§ **Task to carry out**
Every line of the material that mentions the word "references" should be copied out.
--*--
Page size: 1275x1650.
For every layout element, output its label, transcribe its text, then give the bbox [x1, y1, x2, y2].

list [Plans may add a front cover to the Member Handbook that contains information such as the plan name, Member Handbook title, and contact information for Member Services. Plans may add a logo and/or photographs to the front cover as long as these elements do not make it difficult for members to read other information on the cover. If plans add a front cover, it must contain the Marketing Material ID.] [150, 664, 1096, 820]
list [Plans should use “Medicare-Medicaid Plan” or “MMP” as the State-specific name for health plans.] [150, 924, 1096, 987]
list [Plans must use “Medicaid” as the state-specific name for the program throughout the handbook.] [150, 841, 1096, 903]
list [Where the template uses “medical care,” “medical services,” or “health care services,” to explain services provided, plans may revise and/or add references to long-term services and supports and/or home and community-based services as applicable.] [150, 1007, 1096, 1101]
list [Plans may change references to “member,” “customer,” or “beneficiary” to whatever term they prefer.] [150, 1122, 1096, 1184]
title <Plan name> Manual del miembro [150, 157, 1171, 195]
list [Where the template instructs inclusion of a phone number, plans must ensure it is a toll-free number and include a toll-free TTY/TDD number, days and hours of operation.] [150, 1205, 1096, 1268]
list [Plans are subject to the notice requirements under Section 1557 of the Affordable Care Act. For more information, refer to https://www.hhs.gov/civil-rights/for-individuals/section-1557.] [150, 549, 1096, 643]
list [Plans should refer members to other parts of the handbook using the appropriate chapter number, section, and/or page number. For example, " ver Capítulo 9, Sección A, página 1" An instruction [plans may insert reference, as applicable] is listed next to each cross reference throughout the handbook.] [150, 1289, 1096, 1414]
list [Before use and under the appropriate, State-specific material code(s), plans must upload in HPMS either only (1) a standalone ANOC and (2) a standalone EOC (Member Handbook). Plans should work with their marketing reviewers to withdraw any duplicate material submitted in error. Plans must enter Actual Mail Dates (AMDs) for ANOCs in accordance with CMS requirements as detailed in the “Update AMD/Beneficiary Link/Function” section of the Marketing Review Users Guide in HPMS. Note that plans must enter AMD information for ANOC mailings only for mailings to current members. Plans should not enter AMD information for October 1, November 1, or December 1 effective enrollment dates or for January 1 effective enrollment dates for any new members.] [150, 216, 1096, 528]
--*--
§ **Exercise solution**
list [Where the template uses “medical care,” “medical services,” or “health care services,” to explain services provided, plans may revise and/or add references to long-term services and supports and/or home and community-based services as applicable.] [150, 1007, 1096, 1101]
list [Plans may change references to “member,” “customer,” or “beneficiary” to whatever term they prefer.] [150, 1122, 1096, 1184]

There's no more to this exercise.